» Task objective
Take the lines below beginning at the line that has "descontrolan en cada partido, copan calles y" and stopping after the line that has "hasta estructuras cercanas al Madison Square", and print them exactly as they are, with no other lines.

» Source information
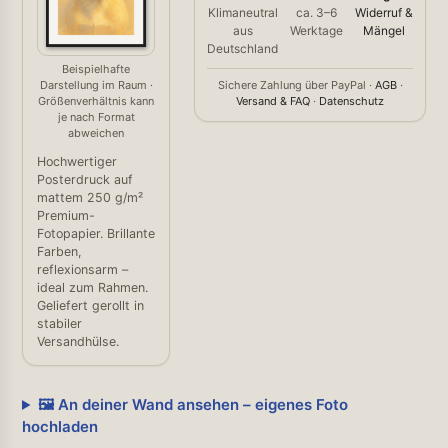
Klimaneutral
ca. 3–6
Widerruf &
aus
Werktage
Mängel
Deutschland
Beispielhafte
Darstellung im Raum ·
Sichere Zahlung über PayPal ·
AGB
·
Größenverhältnis kann
Versand & FAQ
·
Datenschutz
je nach Format
abweichen
Hochwertiger
Posterdruck auf
mattem 250 g/m²
Premium-
Fotopapier. Brillante
Farben,
reflexionsarm –
ideal zum Rahmen.
Geliefert gerollt in
stabiler
Versandhülse.
🖼️ An deiner Wand ansehen – eigenes Foto
hochladen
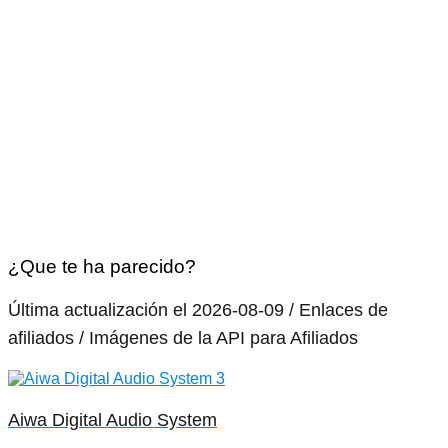
¿Que te ha parecido?
Última actualización el 2026-08-09 / Enlaces de
afiliados / Imágenes de la API para Afiliados
Aiwa Digital Audio System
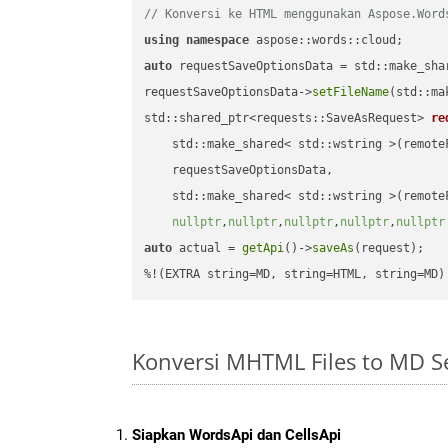
// Konversi ke HTML menggunakan Aspose.Word
using
namespace
auto
 requestSaveOptionsData = std::make_sha
requestSaveOptionsData->
setFileName
(std::ma
std::shared_ptr<requests::SaveAsRequest> 
re
    std::make_shared< std::wstring >(remoteF
    requestSaveOptionsData,

    std::make_shared< std::wstring >(remoteF
nullptr
,
nullptr
,
nullptr
,
nullptr
,
nullptr
auto
 actual = 
getApi
()->
saveAs
(request);

%!(EXTRA string=MD, string=HTML, string=MD)
Konversi MHTML Files to MD 
Siapkan WordsApi dan CellsApi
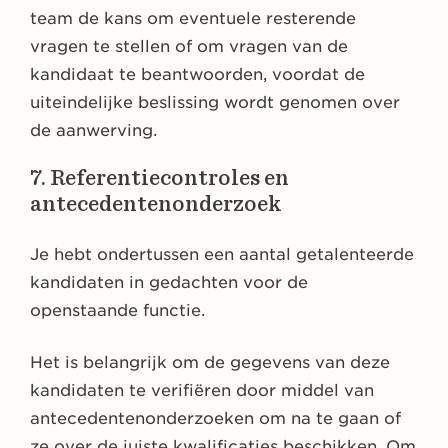
team de kans om eventuele resterende
vragen te stellen of om vragen van de
kandidaat te beantwoorden, voordat de
uiteindelijke beslissing wordt genomen over
de aanwerving.
7. Referentiecontroles en
antecedentenonderzoek
Je hebt ondertussen een aantal getalenteerde
kandidaten in gedachten voor de
openstaande functie.
Het is belangrijk om de gegevens van deze
kandidaten te verifiëren door middel van
antecedentenonderzoeken om na te gaan of
ze over de juiste kwalificaties beschikken. Om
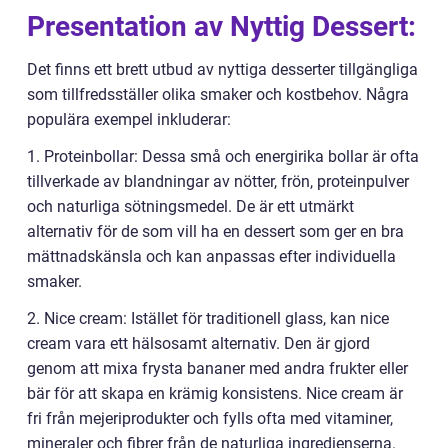
Presentation av Nyttig Dessert:
Det finns ett brett utbud av nyttiga desserter tillgängliga
som tillfredsställer olika smaker och kostbehov. Några
populära exempel inkluderar:
1. Proteinbollar: Dessa små och energirika bollar är ofta
tillverkade av blandningar av nötter, frön, proteinpulver
och naturliga sötningsmedel. De är ett utmärkt
alternativ för de som vill ha en dessert som ger en bra
mättnadskänsla och kan anpassas efter individuella
smaker.
2. Nice cream: Istället för traditionell glass, kan nice
cream vara ett hälsosamt alternativ. Den är gjord
genom att mixa frysta bananer med andra frukter eller
bär för att skapa en krämig konsistens. Nice cream är
fri från mejeriprodukter och fylls ofta med vitaminer,
mineraler och fibrer från de naturliga ingredienserna.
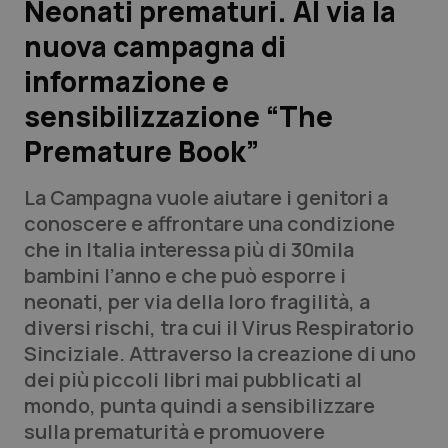
Neonati prematuri. Al via la
nuova campagna di
Scienza e Farmaci
informazione e
Studi e Analisi
sensibilizzazione “The
Premature Book”
Lettere al direttore
La Campagna vuole aiutare i genitori a
Edizioni Regionali
conoscere e affrontare una condizione
che in Italia interessa più di 30mila
QS Pro
bambini l’anno e che può esporre i
neonati, per via della loro fragilità, a
Professionisti Sanitari.AI
diversi rischi, tra cui il Virus Respiratorio
Sinciziale. Attraverso la creazione di uno
Abruzzo
QS Pro Gold
dei più piccoli libri mai pubblicati al
mondo, punta quindi a sensibilizzare
QS Club
Newsletter
Basilicata
Artrite & artrosi
sulla prematurità e promuovere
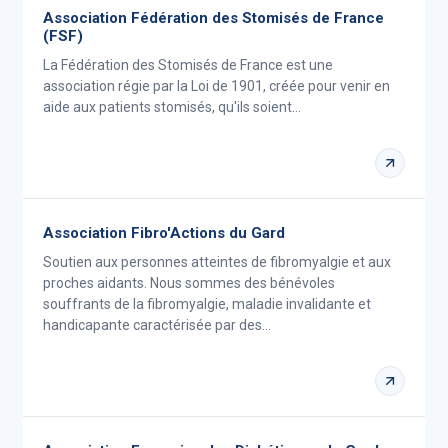
Association Fédération des Stomisés de France
(FSF)
La Fédération des Stomisés de France est une
association régie par la Loi de 1901, créée pour venir en
aide aux patients stomisés, qu'ils soient…
Association Fibro'Actions du Gard
Soutien aux personnes atteintes de fibromyalgie et aux
proches aidants. Nous sommes des bénévoles
souffrants de la fibromyalgie, maladie invalidante et
handicapante caractérisée par des…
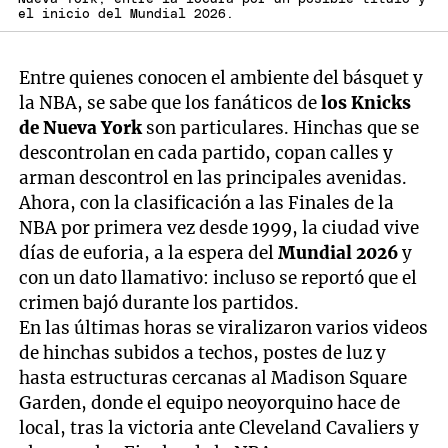
el inicio del Mundial 2026.
Entre quienes conocen el ambiente del básquet y
la NBA, se sabe que los fanáticos de
los Knicks
de Nueva York
son particulares. Hinchas que se
descontrolan en cada partido, copan calles y
arman descontrol en las principales avenidas.
Ahora, con la clasificación a las Finales de la
NBA por primera vez desde 1999, la ciudad vive
días de euforia, a la espera del
Mundial 2026
y
con un dato llamativo: incluso se reportó que el
crimen bajó durante los partidos.
En las últimas horas se viralizaron varios videos
de hinchas subidos a techos, postes de luz y
hasta estructuras cercanas al Madison Square
Garden, donde el equipo neoyorquino hace de
local, tras la victoria ante Cleveland Cavaliers y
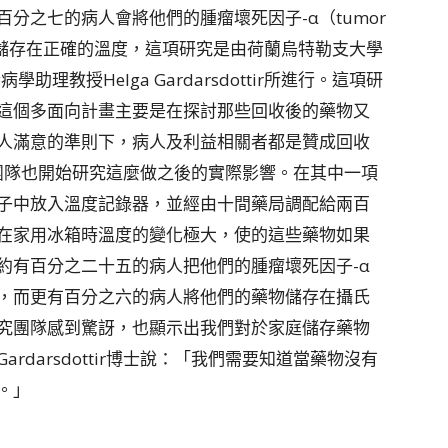
分之七的病人會將他們的腫瘤壞死因子-α（tumor
-α）抑制劑儲存在正確的溫度，這項研究是由荷蘭烏特勒支大學
流行病學助理教授Helga Gardarsdottir所進行。這項研
這個多面向計畫主要是在探討那些回收後的藥物又
人滿意的準則下，病人及利益相關者都是贊成回收
ir的研究團隊也開始研究這麼做之後的實際影響。在其中一項
盒子中放入溫度記錄器，並經由十間藥局調配給兩百
在家用冰箱時溫度的變化極大，使的這些藥物如果
約有百分之二十五的病人把他們的腫瘤壞死因子-α
，而更有百分之六的病人將他們的藥物儲存在攝氏
究團隊感到驚訝，也顯示出我們對於家庭儲存藥物
darsdottir博士說：「我們需要知道當藥物沒有
。」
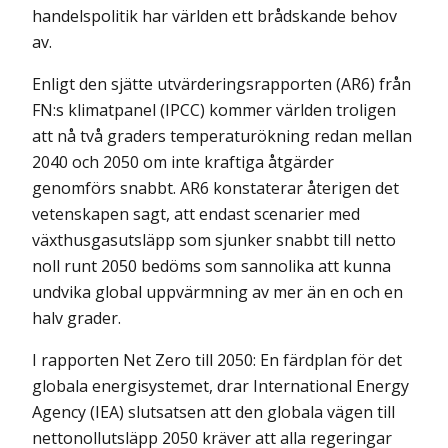
handelspolitik har världen ett brådskande behov
av.
Enligt den sjätte utvärderingsrapporten (AR6) från
FN:s klimatpanel (IPCC) kommer världen troligen
att nå två graders temperaturökning redan mellan
2040 och 2050 om inte kraftiga åtgärder
genomförs snabbt. AR6 konstaterar återigen det
veten­skapen sagt, att endast scenarier med
växthusgasutsläpp som sjunker snabbt till netto
noll runt 2050 bedöms som sannolika att kunna
undvika global uppvärmning av mer än en och en
halv grader.
I rapporten Net Zero till 2050: En färdplan för det
globala energisystemet, drar International Energy
Agency (IEA) slutsatsen att den globala vägen till
nettonollutsläpp 2050 kräver att alla regeringar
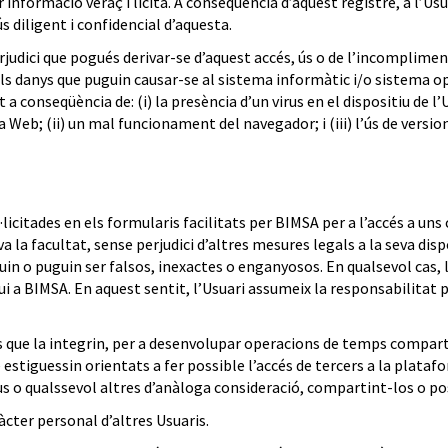
 informació veraç i lícita. A conseqüència d’aquest registre, a l’Us
 diligent i confidencial d’aquesta.
udici que pogués derivar-se d’aquest accés, ús o de l’incompliment
els danys que puguin causar-se al sistema informàtic i/o sistema o
nseqüència de: (i) la presència d’un virus en el dispositiu de l’Us
a Web; (ii) un mal funcionament del navegador; i (iii) l’ús de versio
·licitades en els formularis facilitats per BIMSA per a l’accés a uns
 la facultat, sense perjudici d’altres mesures legals a la seva dispo
uin o puguin ser falsos, inexactes o enganyosos. En qualsevol cas,
a BIMSA. En aquest sentit, l’Usuari assumeix la responsabilitat pe
s que la integrin, per a desenvolupar operacions de temps comparti
estiguessin orientats a fer possible l’accés de tercers a la plata
us o qualssevol altres d’anàloga consideració, compartint-los o pos
ràcter personal d’altres Usuaris.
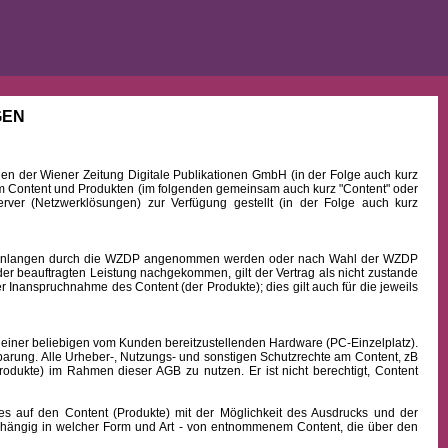
GEN
 der Wiener Zeitung Digitale Publikationen GmbH (in der Folge auch kurz
Content und Produkten (im folgenden gemeinsam auch kurz "Content" oder
rver (Netzwerklösungen) zur Verfügung gestellt (in der Folge auch kurz
b Einlangen durch die WZDP angenommen werden oder nach Wahl der WZDP
r beauftragten Leistung nachgekommen, gilt der Vertrag als nicht zustande
 Inanspruchnahme des Content (der Produkte); dies gilt auch für die jeweils
 einer beliebigen vom Kunden bereitzustellenden Hardware (PC-Einzelplatz).
barung. Alle Urheber-, Nutzungs- und sonstigen Schutzrechte am Content, zB
rodukte) im Rahmen dieser AGB zu nutzen. Er ist nicht berechtigt, Content
uf den Content (Produkte) mit der Möglichkeit des Ausdrucks und der
hängig in welcher Form und Art - von entnommenem Content, die über den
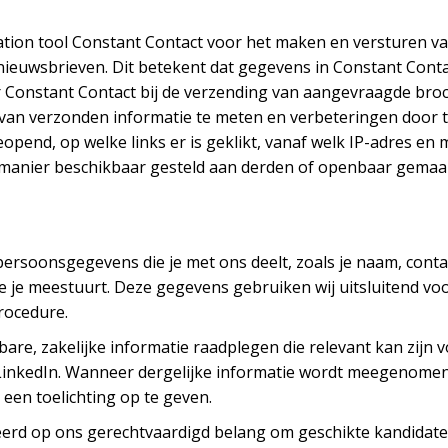
tion tool Constant Contact voor het maken en versturen va
ieuwsbrieven. Dit betekent dat gegevens in Constant Cont
or Constant Contact bij de verzending van aangevraagde broc
van verzonden informatie te meten en verbeteringen door 
eopend, op welke links er is geklikt, vanaf welk IP-adres en
 manier beschikbaar gesteld aan derden of openbaar gemaa
e persoonsgegevens die je met ons deelt, zoals je naam, cont
ie je meestuurt. Deze gegevens gebruiken wij uitsluitend vo
procedure.
e, zakelijke informatie raadplegen die relevant kan zijn vo
 LinkedIn. Wanneer dergelijke informatie wordt meegenomen
er een toelichting op te geven.
seerd op ons gerechtvaardigd belang om geschikte kandidate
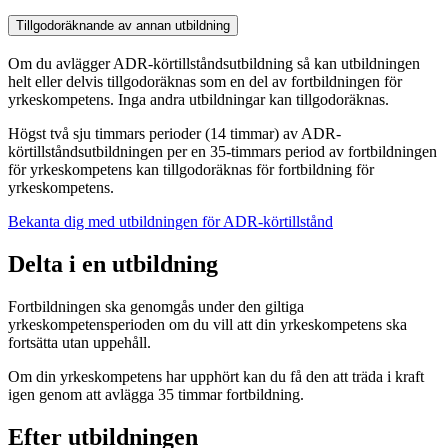
Tillgodoräknande av annan utbildning
Om du avlägger ADR-körtillståndsutbildning så kan utbildningen
helt eller delvis tillgodoräknas som en del av fortbildningen för
yrkeskompetens. Inga andra utbildningar kan tillgodoräknas.
Högst två sju timmars perioder (14 timmar) av ADR-
körtillståndsutbildningen per en 35-timmars period av fortbildningen
för yrkeskompetens kan tillgodoräknas för fortbildning för
yrkeskompetens.
Bekanta dig med utbildningen för ADR-körtillstånd
Delta i en utbildning
Fortbildningen ska genomgås under den giltiga
yrkeskompetensperioden om du vill att din yrkeskompetens ska
fortsätta utan uppehåll.
Om din yrkeskompetens har upphört kan du få den att träda i kraft
igen genom att avlägga 35 timmar fortbildning.
Efter utbildningen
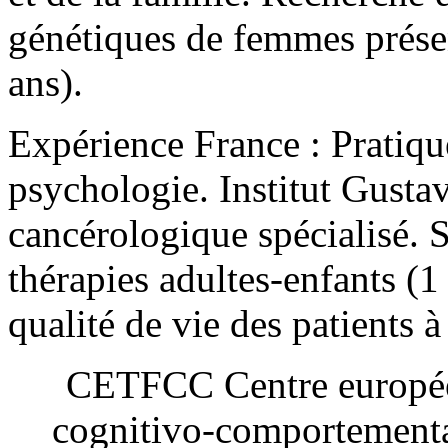
génétiques de femmes présen
ans).
Expérience France : Pratiqu
psychologie. Institut Gusta
cancérologique spécialisé. 
thérapies adultes-enfants (
qualité de vie des patients à
CETFCC Centre européen
cognitivo-comportement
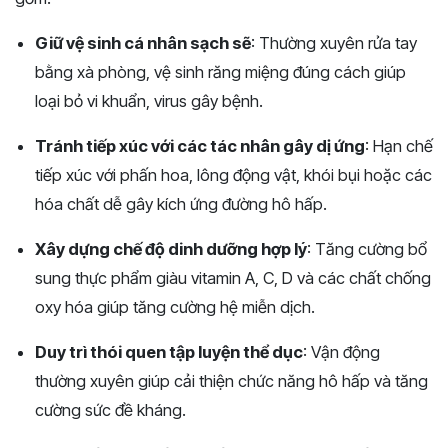
Giữ vệ sinh cá nhân sạch sẽ
: Thường xuyên rửa tay
bằng xà phòng, vệ sinh răng miệng đúng cách giúp
loại bỏ vi khuẩn, virus gây bệnh.
Tránh tiếp xúc với các tác nhân gây dị ứng
: Hạn chế
tiếp xúc với phấn hoa, lông động vật, khói bụi hoặc các
hóa chất dễ gây kích ứng đường hô hấp.
Xây dựng chế độ dinh dưỡng hợp lý
: Tăng cường bổ
sung thực phẩm giàu vitamin A, C, D và các chất chống
oxy hóa giúp tăng cường hệ miễn dịch.
Duy trì thói quen tập luyện thể dục
: Vận động
thường xuyên giúp cải thiện chức năng hô hấp và tăng
cường sức đề kháng.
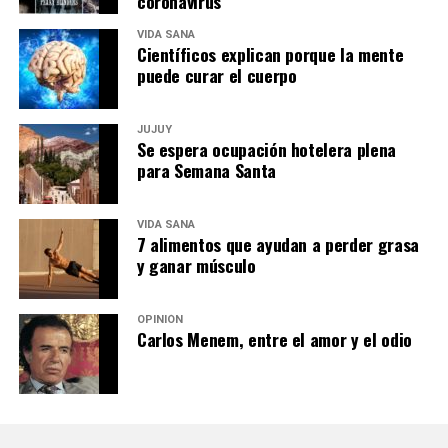
coronavirus
VIDA SANA
Científicos explican porque la mente
puede curar el cuerpo
JUJUY
Se espera ocupación hotelera plena
para Semana Santa
VIDA SANA
7 alimentos que ayudan a perder grasa
y ganar músculo
OPINIÓN
Carlos Menem, entre el amor y el odio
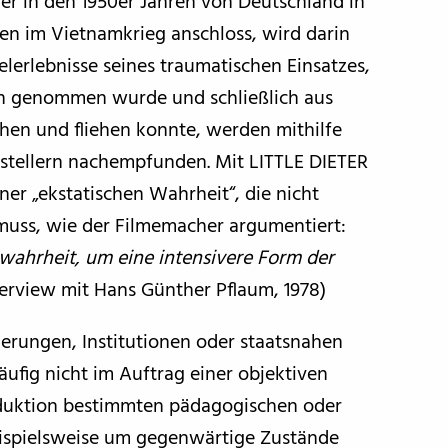
er in den 1950er Jahren von Deutschland in
ten im Vietnamkrieg anschloss, wird darin
lerlebnisse seines traumatischen Einsatzes,
en genommen wurde und schließlich aus
en und fliehen konnte, werden mithilfe
stellern nachempfunden. Mit LITTLE DIETER
er „ekstatischen Wahrheit“, die nicht
 muss, wie der Filmemacher argumentiert:
wahrheit, um eine intensivere Form der
erview mit Hans Günther Pflaum, 1978)
erungen, Institutionen oder staatsnahen
ufig nicht im Auftrag einer objektiven
oduktion bestimmten pädagogischen oder
eispielsweise um gegenwärtige Zustände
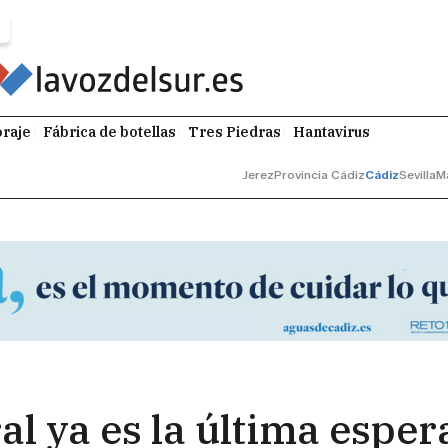
raje
Fábrica de botellas
Tres Piedras
Hantavirus
Jerez
Provincia Cádiz
Cádiz
Sevilla
M
ral ya es la última espe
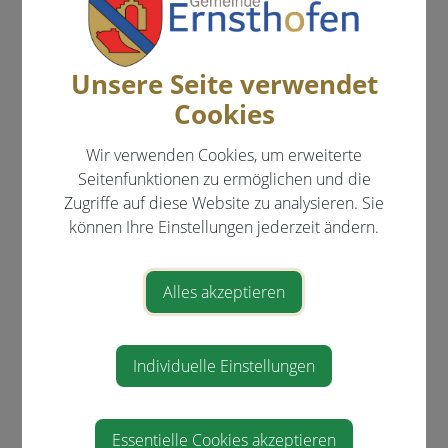
Menschen mit Behinderungen
Coronavirus
Unsere Seite verwendet
Erben und Vererben
Cookies
Führerschein
Wir verwenden Cookies, um erweiterte
Geburt
Seitenfunktionen zu ermöglichen und die
Gesetzliche Neuerungen
Zugriffe auf diese Website zu analysieren. Sie
können Ihre Einstellungen jederzeit ändern.
Gewalt in der Familie
Grundbuch
Alles akzeptieren
Heirat
Jobs
Individuelle Einstellungen
Kinderbetreuung
KFZ
Essentielle Cookies akzeptieren
Pension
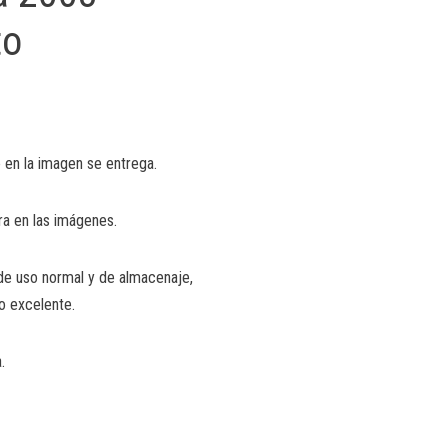
to
 en la imagen se entrega.
ra en las imágenes.
de uso normal y de almacenaje,
o excelente.
.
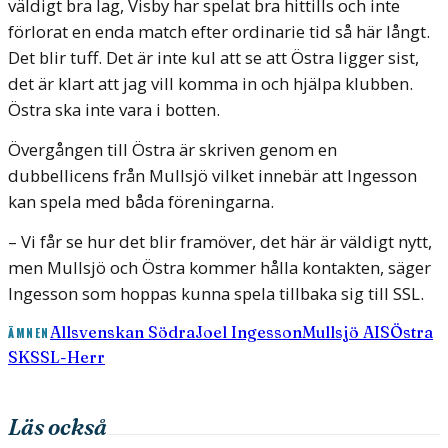
väldigt bra lag, Visby har spelat bra hittills och inte
förlorat en enda match efter ordinarie tid så här långt.
Det blir tuff. Det är inte kul att se att Östra ligger sist,
det är klart att jag vill komma in och hjälpa klubben.
Östra ska inte vara i botten.
Övergången till Östra är skriven genom en
dubbellicens från Mullsjö vilket innebär att Ingesson
kan spela med båda föreningarna.
– Vi får se hur det blir framöver, det här är väldigt nytt,
men Mullsjö och Östra kommer hålla kontakten, säger
Ingesson som hoppas kunna spela tillbaka sig till SSL.
Allsvenskan Södra
Joel Ingesson
Mullsjö AIS
Östra
ÄMNEN
SK
SSL-Herr
Läs också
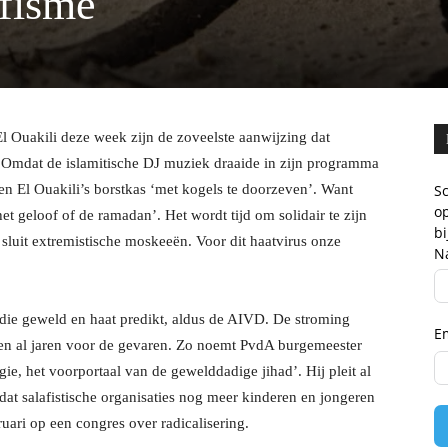
afisme
 Ouakili deze week zijn de zoveelste aanwijzing dat
 Omdat de islamitische DJ muziek draaide in zijn programma
en El Ouakili’s borstkas ‘met kogels te doorzeven’. Want
Sc
op
t geloof of de ramadan’. Het wordt tijd om solidair te zijn
b
sluit extremistische moskeeën. Voor dit haatvirus onze
N
 die geweld en haat predikt, aldus de AIVD. De stroming
E
en al jaren voor de gevaren. Zo noemt PvdA burgemeester
, het voorportaal van de gewelddadige jihad’. Hij pleit al
t salafistische organisaties nog meer kinderen en jongeren
bruari op een congres over radicalisering.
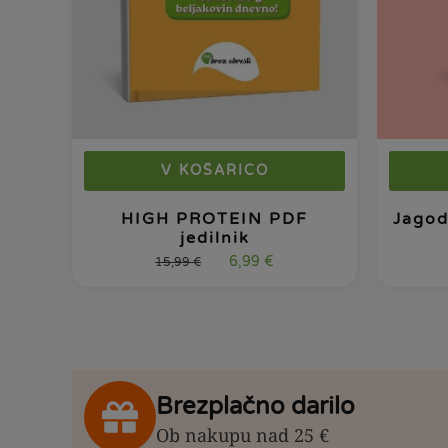
V KOŠARICO
HIGH PROTEIN PDF
Jagod
jedilnik
6,99
€
15,99
€
Brezplačno darilo
Ob nakupu nad 25 €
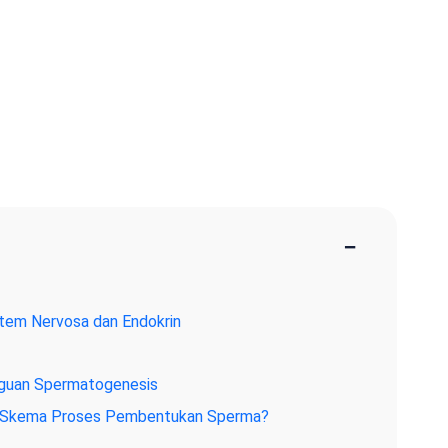
−
stem Nervosa dan Endokrin
guan Spermatogenesis
na Skema Proses Pembentukan Sperma?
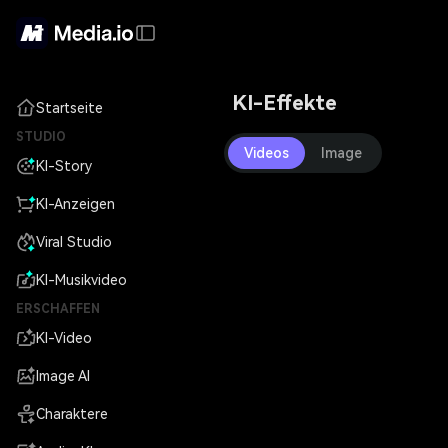
KI-Effekte
Startseite
STUDIO
Videos
Image
KI-Story
KI-Anzeigen
Viral Studio
KI-Musikvideo
ERSCHAFFEN
KI-Video
Image AI
Charaktere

» Written solution
descontrolan en cada partido, copan calles y
arman descontrol en las principales avenidas.
Ahora, con la clasificación a las Finales de la
NBA por primera vez desde 1999, la ciudad vive
días de euforia, a la espera del
Mundial 2026
y
con un dato llamativo: incluso se reportó que el
crimen bajó durante los partidos.
En las últimas horas se viralizaron varios videos
de hinchas subidos a techos, postes de luz y
hasta estructuras cercanas al Madison Square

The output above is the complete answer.